We confirmed the efficiency of the separation process through flow cytometry, which evidenced a decrease in cell size and increase in rugosity, probably due to the accumulation of membrane shape alterations, as previously reported^{6,9–11,14,15}.

Proteomic analyses did not show any substantial differences among RBC fractions. The main, potential reasons for this are: (i) the probable clearance of those RBC with altered membrane protein profiles from the bloodstream, and/or (ii) the difference between the in vivo and in vitro (blood bank conditions) models of RBC ageing²⁸, in which stresses to RBC tend to accumulate in the latter models because oxidative stress and reactive oxygen radical species are catalytic processes, thus allowing the investigations of extreme conditions.

We compared alterations of RBC metabolic fluxes in different fractions to the metabolic storage lesions which arise early during RBC storage under blood banking conditions²⁸, concluding that oxidative stress seems to be the leading cause of the senescent phenotype of RBC also in vivo^28,48,65,66.

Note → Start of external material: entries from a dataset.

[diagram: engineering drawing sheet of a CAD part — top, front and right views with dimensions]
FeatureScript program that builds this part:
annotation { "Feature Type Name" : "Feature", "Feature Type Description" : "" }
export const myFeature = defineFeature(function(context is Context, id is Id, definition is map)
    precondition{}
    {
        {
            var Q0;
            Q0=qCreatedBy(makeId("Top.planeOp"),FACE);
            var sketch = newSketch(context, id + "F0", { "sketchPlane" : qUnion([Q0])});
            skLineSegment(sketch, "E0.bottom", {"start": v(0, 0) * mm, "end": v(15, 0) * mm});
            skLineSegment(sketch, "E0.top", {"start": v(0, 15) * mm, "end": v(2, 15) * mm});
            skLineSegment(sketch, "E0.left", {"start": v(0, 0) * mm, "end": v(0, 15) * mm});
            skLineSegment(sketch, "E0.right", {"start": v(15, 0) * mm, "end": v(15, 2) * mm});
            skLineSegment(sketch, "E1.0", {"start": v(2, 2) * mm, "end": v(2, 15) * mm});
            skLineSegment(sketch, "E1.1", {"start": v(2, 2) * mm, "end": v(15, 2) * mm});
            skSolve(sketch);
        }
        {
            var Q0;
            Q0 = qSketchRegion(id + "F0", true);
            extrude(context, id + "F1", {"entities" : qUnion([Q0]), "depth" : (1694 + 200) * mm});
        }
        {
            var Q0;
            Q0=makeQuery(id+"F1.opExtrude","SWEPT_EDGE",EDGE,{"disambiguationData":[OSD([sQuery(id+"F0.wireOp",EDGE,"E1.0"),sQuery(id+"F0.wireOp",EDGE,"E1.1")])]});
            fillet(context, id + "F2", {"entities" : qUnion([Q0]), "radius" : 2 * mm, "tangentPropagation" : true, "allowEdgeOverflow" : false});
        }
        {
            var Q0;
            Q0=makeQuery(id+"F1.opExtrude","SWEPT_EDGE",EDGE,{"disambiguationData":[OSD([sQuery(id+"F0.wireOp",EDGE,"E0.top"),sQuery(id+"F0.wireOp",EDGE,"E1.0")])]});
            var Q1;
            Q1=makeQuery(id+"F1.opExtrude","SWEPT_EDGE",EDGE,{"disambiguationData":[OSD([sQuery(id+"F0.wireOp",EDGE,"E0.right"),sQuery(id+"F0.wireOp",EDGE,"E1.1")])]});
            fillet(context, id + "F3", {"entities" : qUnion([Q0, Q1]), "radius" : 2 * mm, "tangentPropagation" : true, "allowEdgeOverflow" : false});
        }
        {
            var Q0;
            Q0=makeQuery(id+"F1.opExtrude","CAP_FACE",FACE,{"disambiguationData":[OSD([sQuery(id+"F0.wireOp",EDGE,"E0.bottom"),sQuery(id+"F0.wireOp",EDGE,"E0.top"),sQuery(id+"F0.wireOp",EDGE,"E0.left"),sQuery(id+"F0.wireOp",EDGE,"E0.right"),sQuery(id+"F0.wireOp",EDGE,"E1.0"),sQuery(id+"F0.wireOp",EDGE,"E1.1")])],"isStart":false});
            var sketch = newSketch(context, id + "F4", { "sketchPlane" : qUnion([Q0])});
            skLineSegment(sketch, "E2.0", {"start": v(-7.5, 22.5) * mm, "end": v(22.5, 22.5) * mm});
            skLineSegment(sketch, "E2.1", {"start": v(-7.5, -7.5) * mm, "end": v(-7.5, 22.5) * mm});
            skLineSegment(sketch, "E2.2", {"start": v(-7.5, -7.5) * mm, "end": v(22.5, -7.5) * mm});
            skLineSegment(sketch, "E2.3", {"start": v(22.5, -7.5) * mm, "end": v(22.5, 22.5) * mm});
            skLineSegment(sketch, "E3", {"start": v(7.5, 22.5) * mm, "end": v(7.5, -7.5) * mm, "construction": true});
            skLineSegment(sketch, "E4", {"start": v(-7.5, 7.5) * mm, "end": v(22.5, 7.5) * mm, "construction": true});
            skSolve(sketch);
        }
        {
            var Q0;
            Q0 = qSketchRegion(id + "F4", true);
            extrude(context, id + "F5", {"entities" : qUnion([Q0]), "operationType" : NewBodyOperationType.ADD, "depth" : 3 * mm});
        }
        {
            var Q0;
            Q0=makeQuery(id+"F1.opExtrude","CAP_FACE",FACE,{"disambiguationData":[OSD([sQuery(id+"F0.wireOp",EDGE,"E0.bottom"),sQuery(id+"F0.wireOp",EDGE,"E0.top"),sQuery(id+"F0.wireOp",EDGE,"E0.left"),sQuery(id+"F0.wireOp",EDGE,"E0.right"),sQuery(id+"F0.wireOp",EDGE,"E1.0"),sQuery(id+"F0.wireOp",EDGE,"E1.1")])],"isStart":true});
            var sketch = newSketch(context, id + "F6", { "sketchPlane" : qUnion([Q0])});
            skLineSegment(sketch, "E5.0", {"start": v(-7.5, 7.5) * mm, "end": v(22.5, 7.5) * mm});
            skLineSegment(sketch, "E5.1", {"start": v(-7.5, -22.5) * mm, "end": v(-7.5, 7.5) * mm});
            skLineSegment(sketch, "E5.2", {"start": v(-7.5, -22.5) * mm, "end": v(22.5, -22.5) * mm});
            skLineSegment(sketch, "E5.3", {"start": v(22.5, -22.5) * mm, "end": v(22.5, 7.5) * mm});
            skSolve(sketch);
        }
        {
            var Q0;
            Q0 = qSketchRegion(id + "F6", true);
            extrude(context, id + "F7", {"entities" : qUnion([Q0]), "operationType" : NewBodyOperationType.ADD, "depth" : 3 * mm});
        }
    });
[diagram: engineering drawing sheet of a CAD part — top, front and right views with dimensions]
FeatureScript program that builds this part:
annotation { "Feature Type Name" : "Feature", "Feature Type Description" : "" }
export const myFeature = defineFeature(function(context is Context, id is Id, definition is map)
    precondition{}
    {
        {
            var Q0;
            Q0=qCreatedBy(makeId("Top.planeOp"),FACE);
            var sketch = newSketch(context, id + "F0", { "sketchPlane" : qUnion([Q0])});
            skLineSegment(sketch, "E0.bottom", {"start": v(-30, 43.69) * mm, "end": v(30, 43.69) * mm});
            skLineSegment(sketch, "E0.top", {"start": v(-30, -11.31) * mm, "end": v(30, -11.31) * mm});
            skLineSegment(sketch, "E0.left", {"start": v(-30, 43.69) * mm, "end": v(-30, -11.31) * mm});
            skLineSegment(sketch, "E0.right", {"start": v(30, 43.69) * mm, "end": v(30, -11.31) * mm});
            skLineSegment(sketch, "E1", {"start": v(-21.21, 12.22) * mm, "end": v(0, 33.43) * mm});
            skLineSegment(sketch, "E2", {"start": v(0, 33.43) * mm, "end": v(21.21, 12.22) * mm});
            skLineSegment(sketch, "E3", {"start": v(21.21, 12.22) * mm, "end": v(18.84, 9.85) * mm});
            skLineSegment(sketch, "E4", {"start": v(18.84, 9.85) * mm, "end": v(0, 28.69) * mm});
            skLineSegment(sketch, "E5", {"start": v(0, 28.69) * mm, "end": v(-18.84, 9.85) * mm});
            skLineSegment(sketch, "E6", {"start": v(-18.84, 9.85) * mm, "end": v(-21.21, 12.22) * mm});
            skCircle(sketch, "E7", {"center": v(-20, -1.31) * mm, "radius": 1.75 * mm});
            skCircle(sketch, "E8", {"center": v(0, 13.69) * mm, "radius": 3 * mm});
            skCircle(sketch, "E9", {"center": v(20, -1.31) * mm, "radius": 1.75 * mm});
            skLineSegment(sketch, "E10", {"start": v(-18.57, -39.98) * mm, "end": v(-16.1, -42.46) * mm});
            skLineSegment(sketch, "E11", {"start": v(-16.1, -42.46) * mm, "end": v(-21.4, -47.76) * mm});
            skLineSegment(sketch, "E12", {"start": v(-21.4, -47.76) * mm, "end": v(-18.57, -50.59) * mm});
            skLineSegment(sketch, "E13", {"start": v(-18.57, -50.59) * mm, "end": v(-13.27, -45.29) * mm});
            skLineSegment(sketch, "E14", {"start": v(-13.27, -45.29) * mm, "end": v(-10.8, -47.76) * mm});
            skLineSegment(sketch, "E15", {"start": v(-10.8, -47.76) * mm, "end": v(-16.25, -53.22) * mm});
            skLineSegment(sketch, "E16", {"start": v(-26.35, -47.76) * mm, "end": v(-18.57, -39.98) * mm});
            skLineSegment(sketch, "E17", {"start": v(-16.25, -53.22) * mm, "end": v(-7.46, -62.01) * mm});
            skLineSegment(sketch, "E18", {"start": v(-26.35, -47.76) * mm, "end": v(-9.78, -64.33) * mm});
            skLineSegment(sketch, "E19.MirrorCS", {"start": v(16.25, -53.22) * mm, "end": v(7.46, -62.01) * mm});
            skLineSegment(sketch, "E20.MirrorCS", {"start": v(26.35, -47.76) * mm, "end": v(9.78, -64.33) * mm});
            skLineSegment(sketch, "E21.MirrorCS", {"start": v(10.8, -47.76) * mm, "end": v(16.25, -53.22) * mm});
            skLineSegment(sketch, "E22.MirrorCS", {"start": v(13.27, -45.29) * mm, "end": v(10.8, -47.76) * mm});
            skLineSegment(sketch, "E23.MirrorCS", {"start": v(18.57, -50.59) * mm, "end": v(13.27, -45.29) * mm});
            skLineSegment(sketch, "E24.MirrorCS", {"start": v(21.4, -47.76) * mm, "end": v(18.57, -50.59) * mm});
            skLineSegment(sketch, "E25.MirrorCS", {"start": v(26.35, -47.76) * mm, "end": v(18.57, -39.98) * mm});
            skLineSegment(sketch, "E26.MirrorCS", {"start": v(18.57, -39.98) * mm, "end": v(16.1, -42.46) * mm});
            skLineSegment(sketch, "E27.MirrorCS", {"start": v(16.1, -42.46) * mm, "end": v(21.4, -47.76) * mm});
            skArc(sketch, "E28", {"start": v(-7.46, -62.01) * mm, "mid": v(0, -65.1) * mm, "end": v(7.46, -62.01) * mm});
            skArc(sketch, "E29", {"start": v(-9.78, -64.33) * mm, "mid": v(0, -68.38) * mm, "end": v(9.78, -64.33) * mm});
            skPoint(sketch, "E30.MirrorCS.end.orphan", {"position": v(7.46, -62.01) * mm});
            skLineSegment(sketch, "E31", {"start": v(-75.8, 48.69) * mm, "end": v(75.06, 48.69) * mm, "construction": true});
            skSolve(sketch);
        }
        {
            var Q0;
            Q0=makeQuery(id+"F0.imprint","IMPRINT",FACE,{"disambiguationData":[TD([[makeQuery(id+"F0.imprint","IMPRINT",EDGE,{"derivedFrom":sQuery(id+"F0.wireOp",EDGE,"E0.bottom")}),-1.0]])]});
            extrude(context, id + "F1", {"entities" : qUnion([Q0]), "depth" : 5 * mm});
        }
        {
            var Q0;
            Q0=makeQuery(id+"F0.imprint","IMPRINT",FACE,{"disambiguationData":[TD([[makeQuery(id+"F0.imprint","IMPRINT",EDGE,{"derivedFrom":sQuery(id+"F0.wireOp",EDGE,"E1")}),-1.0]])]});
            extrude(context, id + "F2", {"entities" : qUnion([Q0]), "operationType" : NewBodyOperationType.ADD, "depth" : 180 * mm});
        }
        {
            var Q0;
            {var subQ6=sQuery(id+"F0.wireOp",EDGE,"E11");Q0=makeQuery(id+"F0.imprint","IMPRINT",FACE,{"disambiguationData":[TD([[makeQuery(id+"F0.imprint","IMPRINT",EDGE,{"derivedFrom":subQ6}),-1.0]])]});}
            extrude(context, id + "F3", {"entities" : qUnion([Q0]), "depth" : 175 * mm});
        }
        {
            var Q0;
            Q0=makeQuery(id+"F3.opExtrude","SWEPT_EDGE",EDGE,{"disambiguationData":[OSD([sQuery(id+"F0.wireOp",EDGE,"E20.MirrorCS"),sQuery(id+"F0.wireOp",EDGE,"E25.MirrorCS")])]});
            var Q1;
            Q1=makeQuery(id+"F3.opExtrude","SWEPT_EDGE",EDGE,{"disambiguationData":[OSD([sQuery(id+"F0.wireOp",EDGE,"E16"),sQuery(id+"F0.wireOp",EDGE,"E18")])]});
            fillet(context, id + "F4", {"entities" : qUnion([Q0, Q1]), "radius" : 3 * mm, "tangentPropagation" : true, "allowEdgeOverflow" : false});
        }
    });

On the other hand, the observations that the RBC fractions showing the greatest differences accounted for less than 8% of the total original RBC population prompted us to conclude that the great majority of RBC from freshly drawn blood undergoing treatment for blood banking in the transfusion setting can be considered as homogeneous. This consideration underpins the statement that, when planning studies to assess RBC storage lesions for transfusion purposes, it appears that fractionation of RBC into distinct populations is not essential, as more than 92% of the total population have homogeneous properties. Indeed, previous studies have already reported that only RBC from the oldest (gerocytes) and youngest (neocytes) subpopulations are differentially affected by storage conditions^43,44. This prompts two main considerations: (i) alternative mechanisms (e.g. cationic dysregulation⁴³) affect RBC survival in vitro and these are not necessarily the same as those occurring during in vivo ageing; (ii) changes affecting youngest RBC subpopulations are also the ones targeting a substantial percentage (from 65 to 92 %) of the whole unfractionated RBC population, which makes it statistically likely that most of the observations so far reported on unfractionated RBC predominantly reflect molecular lesions to the most abundant fractions.

In the near future, besides delving into the storage issue in greater detail, it would be worth exploring the changes to these very same parameters (flow cytometry, proteomics, metabolomics on Percoll density gradient-separated fractions) in scenarios in which RBC are partially compromised by genetic defects (e.g. glucose 6-phosphate dehydrogenase deficiency, beta thalassemia) or diseases (for example, malaria).